Untuk itu, HBK berjanji akan mendatangkan rekan bisnisnya yang berasal dari Taiwan yang bergerak di bidang produk Ginseng dan turunannya untuk datang ke Sembalun. Tujuannya untuk menawarkan kemungkinan prospek bisnis tanaman holtikultura ini, untuk dikembangkan kedepannya.

“Sembalun itu ibarat taman sari holtikultura di Pulau Lombok, yang bisa ditanami apa saja karena tanahnya yang begitu subur juga pemandangan alamnya yang sangat indah,” ujar HBK.

Menurutnya, produksi Ashitaba Sembalun tentu akan memberi dampak ekonomis luar biasa jika bisa berhasil menembus pasar ekspor.

Secara terpisah, Ketua PAC Partai Gerindra Kecamatan Sembalun, Haji Egi memaparkan, sejarah awal mula tanaman Ashitaba ditanam di Sembalun, yakni sekitar tahun 1996/1997 yang dibawa oleh wisatawan asal Jepang.

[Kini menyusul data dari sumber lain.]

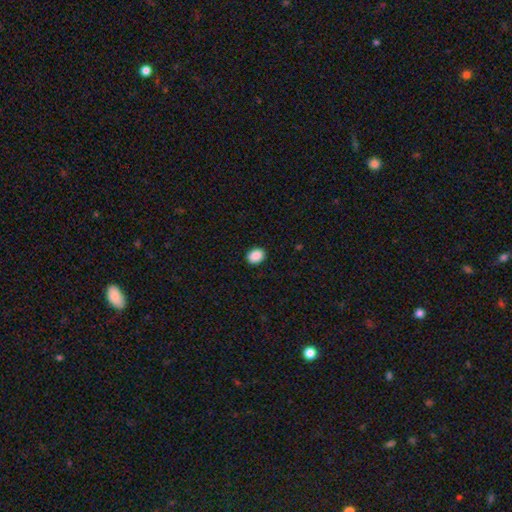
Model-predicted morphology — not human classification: smooth_or_featured: smooth (p=0.89) [alt: star or artifact p=0.08]
how_rounded: in between (p=0.51) [alt: round p=0.49]
merging: none (p=0.90) [alt: minor disturbance p=0.07]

Karena pertumbuhannya yang cepat di Sembalun, kemudian warga Sembalun berbondong-bondong menanam Ashitaba di setiap pekarangan rumah ataupun kebunnya.

“Saat itu terjadi booming panen Ashitaba karena hasil panenan Ashitaba Sembalun menghasilkan panen yang cepat,” katanya.

Hanya saja, karena over produksi dan sistem pemasaran yang tidak maksimal, kemudian petani banyak yang mengalami kerugian.

Kini Ashitaba masih ditanam oleh para petani Sembalun, sebab usia Ashitaba yang bisa mencapai 15 tahunan.

Menurut Haji Aidir, harga getah Ashitaba cukup bagus menembus harga Rp700 ribu per-kilogramnya pada saat ini. Ia menjelaskan, produksi Ashitaba setiap 1 hektare lahan tanam bisa menghasilkan sepuluh ton daun Ashitaba basah, atau sekitar satu ton jika dikonversi menjadi Ashitaba kering.

“Adapun harga daun kering Ashitaba per kwintalnya mencapai Rp. 500 ribuan. Pendek kata, Ashitaba ini adalah tanaman yang bernilai ekonomis tinggi dengan usia panen yang relatif singkat,” sambungnya.

Namun, karena pasar yang sangat terbatas, sehingga tidak semua petani bisa menikmati hasil panennya karena tidak terserap pasar.

Haji Aidir menambahkan, saat ini hampir seluruh warga Sembalun menanam Ashitaba, tapi terbentur pada pemasaran. Kalaupun ada yang beli, tidak lagi bisa membeli seluruh tanaman yang ditanam warga desa.

“Akibatnya kebanyakan warga Sembalun hanya untuk konsumsi sendiri untuk pohon Ashitaba yang ditanamnya,” katanya.

Haji Aidir berharap agar HBK kelak setelah menjadi anggota DPR RI mewakili masyarakat Lombok, bisa membantu petani Sembalun agar lebih sejahtera dan berdaya lewat tanaman pertanian yang digeluti.

“Di Sembalun ini semua jenis tanaman hoktikultura bisa tumbuh subur seperti seledri, sawi, kentang atau strowberry tapi saat panen harganya justru anjlok dan merugikan petani’, kata Haji Egi.